D’entrée de jeu, dans sa performance « Capulet//Montecchi », Julie Coulon scénarise et revisite l’histoire d’amour célèbre de Shakespeare, Roméo et Juliette. Des acteurs décontextualisés, un Roméo et une Juliette dansent sur la piste d’un skate-parc[1] fantasmé, aménagé en décor au sein de cette église désacralisée. Une soirée où l’on n’oublie pas les autres autour de soi. Le spectateur s’empare de cette histoire. Les amoureux s’unissent et jouent leurs propres rôles, entraînés par le tempo des chansons méticuleusement choisies par Julie. Des paroles et encore des paroles[2]. L’histoire d’amour mythique prend une tournure inattendue alors qu’un affrontement imminent se profile. Une référence subtile est faite à la pensée sartrienne et à son livre Les Jeux sont faits, dans lequel l’auteur exprime sa vision du destin et de la vie, avec ses méandres. Quel camp souhaitez-vous rejoindre ? Les Montaigu ou les Capulet…
Dans ses films projetés, les figures deviennent des concepts dont le cinéma et son travail savent si bien suggérer l’essence. Des protagonistes qui semblent provenir de notre quotidien, prennent vie dans les compositions pensées par l’artiste, puis sont capturés sur la pellicule. Dans ces « territoires de cinéma », elle est la cheffe d’orchestre du plateau où les lumières révèlent les émotions et les réflexions qui l’habitent.
Grâce à ces nombreux procédés, les modèles deviennent des êtres transfigurés, élevés à un statut de symbole, voire d’allégories hollywoodiennes. En perdant leur identité, leurs couleurs, et en supprimant les repères spatio-temporels, Julie Coulon semble faire ressurgir les pellicules de vieux films et les acteurs mythiques qui ont nourri nos fantasmes d’antan.
Les films et les photos sont en négatif. L’aspect n’a aucunement besoin d’être traduit par les couleurs car elle est sensiblement lisible. L’image en est déjà une évocation. Des réapparitions qu’elle tente de sauvegarder une dernière fois avant que notre mémoire ne les formate. Ces photographies sont ensuite placardées précautionneusement sur des plaques de bois. Un contact peau contre peau sur lequel des mots sont tatoués au pyrograveur. Reconnaissables entre toutes, ces écritures indélébiles nous appartiennent et nous replongent dans les méandres de nos amours passés. Cependant, ces mots n’ont plus de destinataires attitrés. Sur le plateau de cinéma, nous devenons les acteurs de notre propre scénario.
Les images défilent sous nos yeux. Elles ne sont que les prémices de souvenirs communs. Une larme glisse sur nos joues et nous invite à nous remémorer.

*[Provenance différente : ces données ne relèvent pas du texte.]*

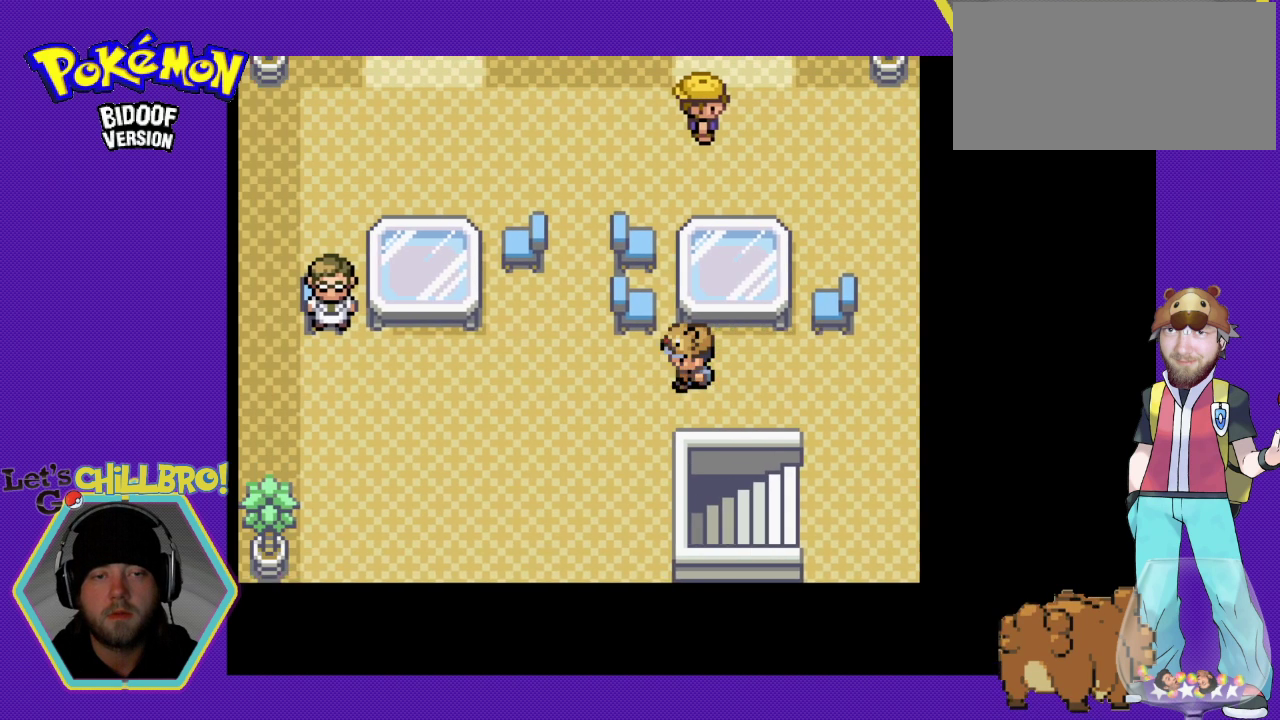
{"buttons": ["B", "DPAD_LEFT"], "events": [[133, "DPAD_UP", "down"], [200, "DPAD_LEFT", "up"], [333, "DPAD_LEFT", "down"], [333, "DPAD_UP", "up"], [433, "DPAD_DOWN", "down"], [467, "DPAD_DOWN", "up"]]}
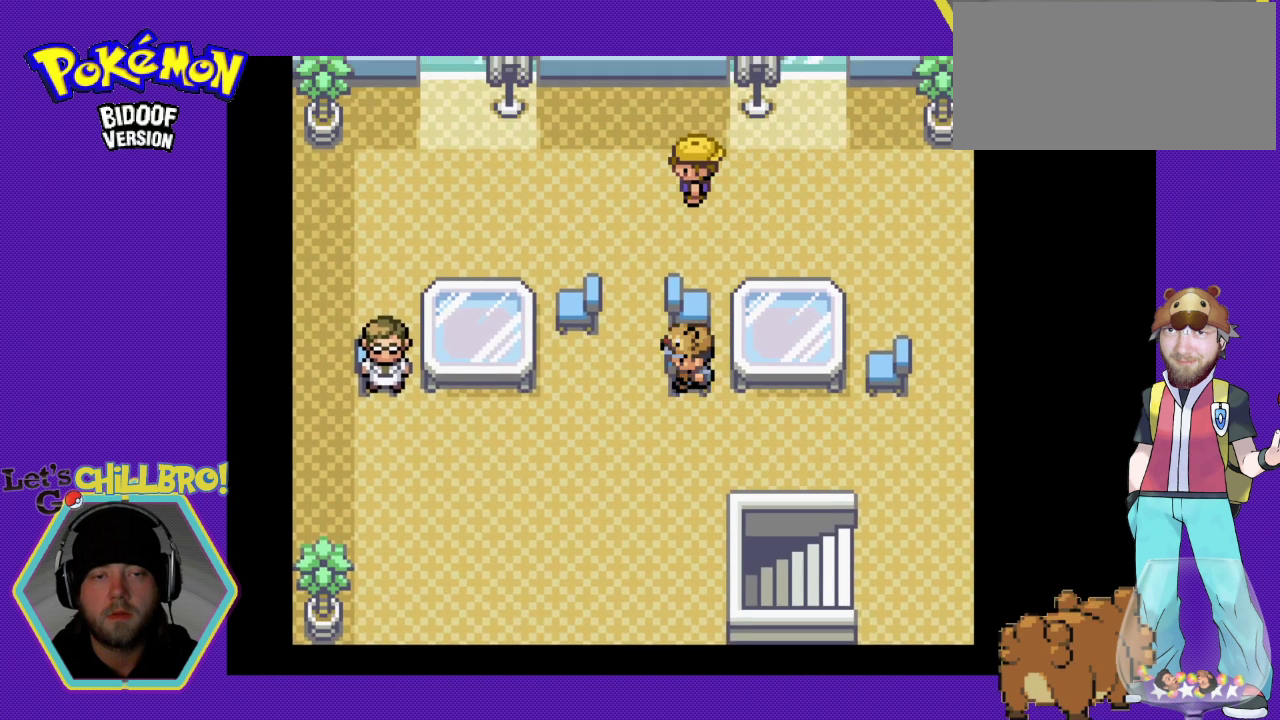
{"buttons": ["B", "DPAD_DOWN"], "events": [[67, "DPAD_DOWN", "down"], [100, "DPAD_LEFT", "up"], [200, "DPAD_LEFT", "down"], [233, "DPAD_DOWN", "up"], [467, "DPAD_DOWN", "down"], [500, "DPAD_LEFT", "up"]]}
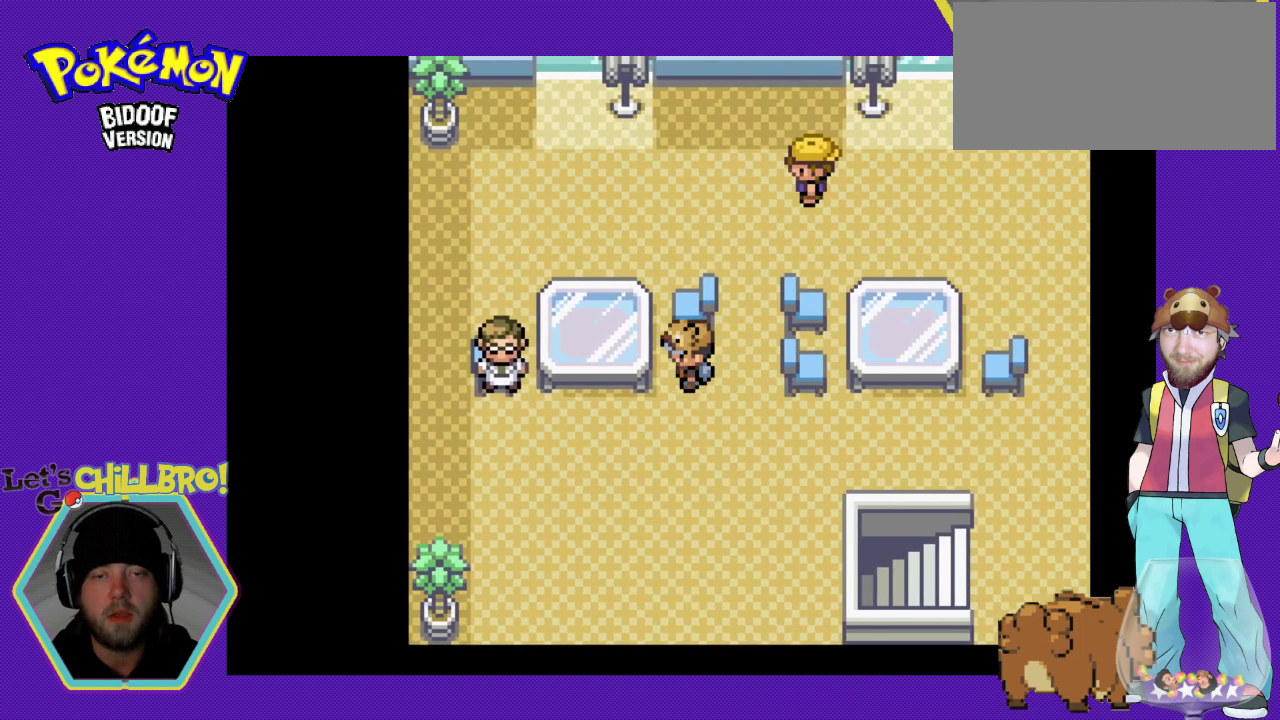
{"buttons": ["B", "DPAD_LEFT"], "events": [[100, "DPAD_LEFT", "down"], [167, "DPAD_DOWN", "up"]]}
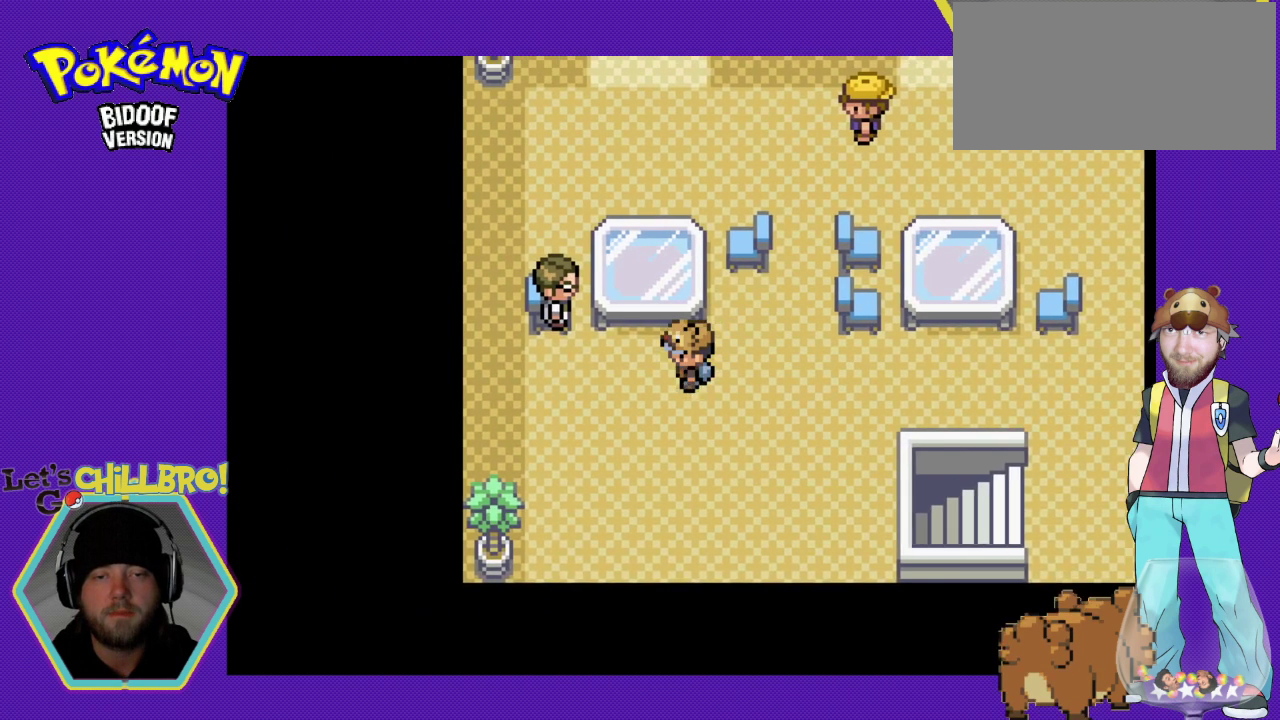
{"buttons": ["B", "DPAD_UP"], "events": [[400, "DPAD_LEFT", "up"], [400, "DPAD_UP", "down"]]}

On rembobine et on recommence sans fin. Une ode à la tendresse et à la rêverie dont seule Julie Coulon a le secret. Aucun élément ne nous sera donné, car, tout comme le magicien, la cinéaste ne révèle aucune technique de fabrication. Posez-vous au fond de votre siège et contemplez cet univers hollywoodien tout en nuance. Laissez-vous emporter par la magie.
Cadillac Wheel, Julie Coulon
Commissaire Renaud Codron
Du 7 décembre 2024 au 19 janvier 2025
Centre d’art Les Eglises
Esplanade de la Légion d’Honneur, 77500 Chelles
[1] Le dispositif de scénographie fait référence au skatepark de Chelles, l’un des plus anciens de France, qui sert de décor à la nouvelle série de photographies de Julie Coulon.
[2] En référence à la chanson mythique Paroles, paroles de Dalida et Alain Delon, diffusée dans l’espace lors de la performance « Capulet // Montecchi ».